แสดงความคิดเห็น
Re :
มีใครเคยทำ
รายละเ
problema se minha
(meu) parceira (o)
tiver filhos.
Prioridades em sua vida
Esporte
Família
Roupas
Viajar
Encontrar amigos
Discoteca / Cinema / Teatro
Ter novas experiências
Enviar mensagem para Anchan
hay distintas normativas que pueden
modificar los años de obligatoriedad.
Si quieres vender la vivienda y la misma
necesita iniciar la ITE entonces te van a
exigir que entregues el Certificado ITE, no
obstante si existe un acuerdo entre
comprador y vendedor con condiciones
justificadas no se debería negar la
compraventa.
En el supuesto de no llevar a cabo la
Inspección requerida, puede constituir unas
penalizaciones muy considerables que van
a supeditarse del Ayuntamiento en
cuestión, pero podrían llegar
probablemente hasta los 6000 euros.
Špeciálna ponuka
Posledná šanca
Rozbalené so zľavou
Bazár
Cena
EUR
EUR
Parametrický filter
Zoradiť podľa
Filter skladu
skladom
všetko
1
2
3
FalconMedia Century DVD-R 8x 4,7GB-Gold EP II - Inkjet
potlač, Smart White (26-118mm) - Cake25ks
==
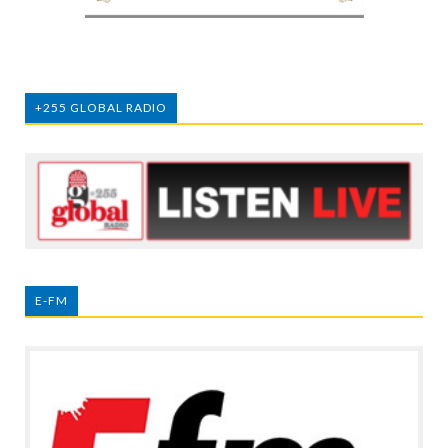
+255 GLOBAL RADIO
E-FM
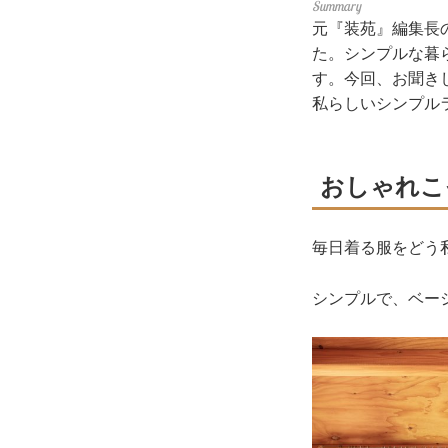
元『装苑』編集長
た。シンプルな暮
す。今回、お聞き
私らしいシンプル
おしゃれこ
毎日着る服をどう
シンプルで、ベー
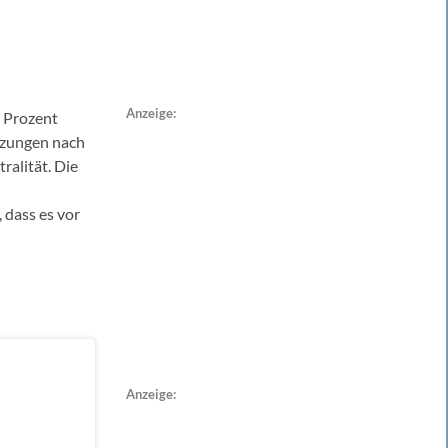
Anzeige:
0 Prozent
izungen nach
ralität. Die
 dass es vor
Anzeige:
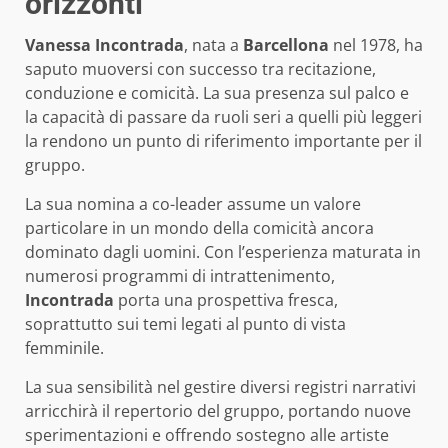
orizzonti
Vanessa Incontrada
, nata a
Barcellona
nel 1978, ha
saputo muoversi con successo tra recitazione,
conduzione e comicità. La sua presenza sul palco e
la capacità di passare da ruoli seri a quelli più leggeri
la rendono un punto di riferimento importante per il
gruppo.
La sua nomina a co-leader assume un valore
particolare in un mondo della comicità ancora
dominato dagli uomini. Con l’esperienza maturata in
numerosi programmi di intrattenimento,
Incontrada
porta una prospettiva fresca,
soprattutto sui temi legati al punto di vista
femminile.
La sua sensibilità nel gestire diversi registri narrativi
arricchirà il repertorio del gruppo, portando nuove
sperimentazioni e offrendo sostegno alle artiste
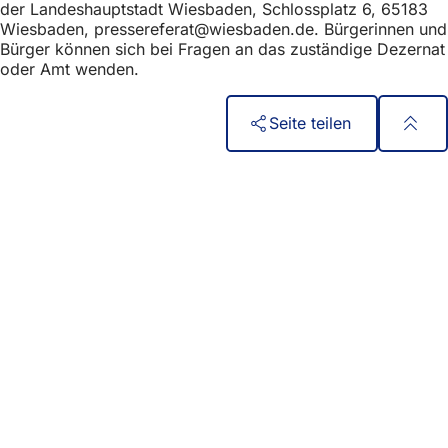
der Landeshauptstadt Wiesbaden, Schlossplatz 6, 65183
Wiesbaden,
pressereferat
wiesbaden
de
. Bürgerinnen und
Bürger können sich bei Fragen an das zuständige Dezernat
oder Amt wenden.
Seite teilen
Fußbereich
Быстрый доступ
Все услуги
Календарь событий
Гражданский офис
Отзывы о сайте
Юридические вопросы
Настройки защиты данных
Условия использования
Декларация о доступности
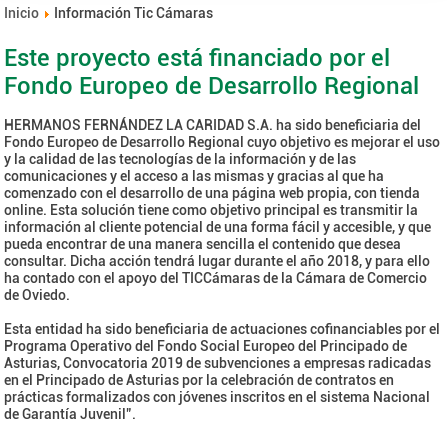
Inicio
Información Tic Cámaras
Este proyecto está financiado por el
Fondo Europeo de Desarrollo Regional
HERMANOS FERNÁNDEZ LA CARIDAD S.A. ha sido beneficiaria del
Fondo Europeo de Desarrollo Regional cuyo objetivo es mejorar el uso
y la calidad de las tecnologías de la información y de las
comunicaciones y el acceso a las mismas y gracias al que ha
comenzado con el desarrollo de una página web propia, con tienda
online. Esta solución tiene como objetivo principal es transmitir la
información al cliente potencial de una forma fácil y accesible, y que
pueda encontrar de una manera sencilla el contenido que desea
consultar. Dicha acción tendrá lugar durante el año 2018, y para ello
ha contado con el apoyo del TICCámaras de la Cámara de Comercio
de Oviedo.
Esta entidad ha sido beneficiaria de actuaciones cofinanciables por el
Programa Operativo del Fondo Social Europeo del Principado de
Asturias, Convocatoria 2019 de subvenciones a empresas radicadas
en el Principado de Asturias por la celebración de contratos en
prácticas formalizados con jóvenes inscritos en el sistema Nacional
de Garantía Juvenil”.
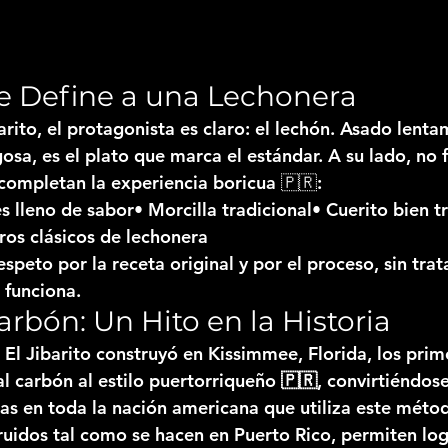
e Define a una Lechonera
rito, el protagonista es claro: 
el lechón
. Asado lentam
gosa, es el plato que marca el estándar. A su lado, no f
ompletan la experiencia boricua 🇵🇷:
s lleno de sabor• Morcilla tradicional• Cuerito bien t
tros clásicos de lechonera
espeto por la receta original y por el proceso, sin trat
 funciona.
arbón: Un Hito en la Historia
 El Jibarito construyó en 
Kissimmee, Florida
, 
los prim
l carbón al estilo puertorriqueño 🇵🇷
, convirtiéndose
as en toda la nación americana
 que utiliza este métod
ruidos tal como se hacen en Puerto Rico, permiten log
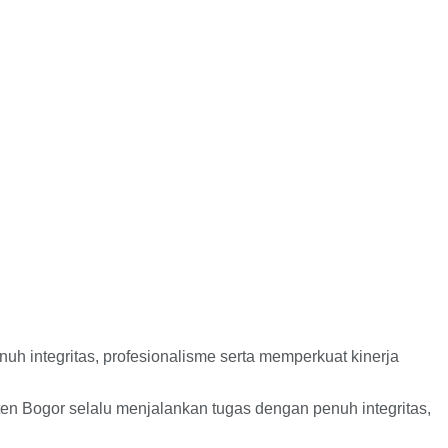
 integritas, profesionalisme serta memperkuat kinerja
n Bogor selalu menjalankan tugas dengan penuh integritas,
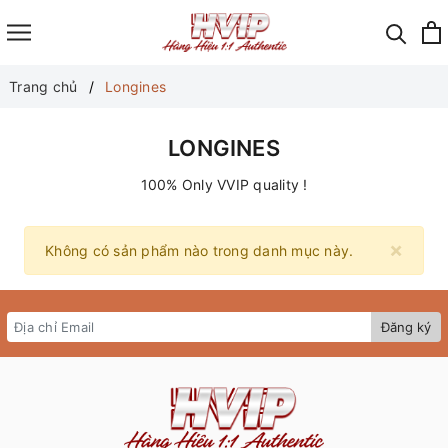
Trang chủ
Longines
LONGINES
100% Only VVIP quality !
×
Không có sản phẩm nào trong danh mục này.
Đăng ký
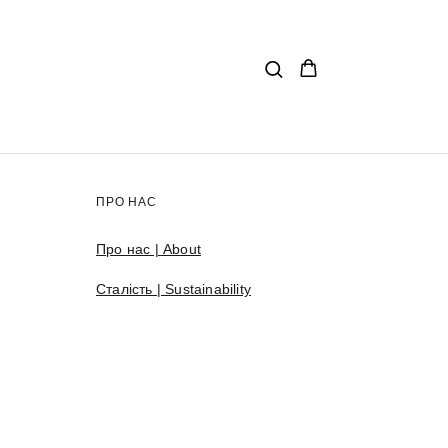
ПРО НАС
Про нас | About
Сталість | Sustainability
==
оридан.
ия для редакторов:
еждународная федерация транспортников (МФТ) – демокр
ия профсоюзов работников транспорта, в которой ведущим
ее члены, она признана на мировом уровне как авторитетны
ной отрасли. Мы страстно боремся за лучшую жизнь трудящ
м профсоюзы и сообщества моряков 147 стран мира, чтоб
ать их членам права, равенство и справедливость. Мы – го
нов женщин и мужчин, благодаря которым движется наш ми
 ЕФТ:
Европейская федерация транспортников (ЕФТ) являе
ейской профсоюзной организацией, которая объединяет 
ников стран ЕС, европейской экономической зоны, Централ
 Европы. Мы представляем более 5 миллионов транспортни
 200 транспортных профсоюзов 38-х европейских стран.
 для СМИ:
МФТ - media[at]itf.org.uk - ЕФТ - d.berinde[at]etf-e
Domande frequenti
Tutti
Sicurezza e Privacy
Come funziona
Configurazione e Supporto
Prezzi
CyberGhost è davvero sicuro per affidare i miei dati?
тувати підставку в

> _What is needed_:
Work out how many lines above contain the word "gruppo". Give only the number.

> _Response_:
2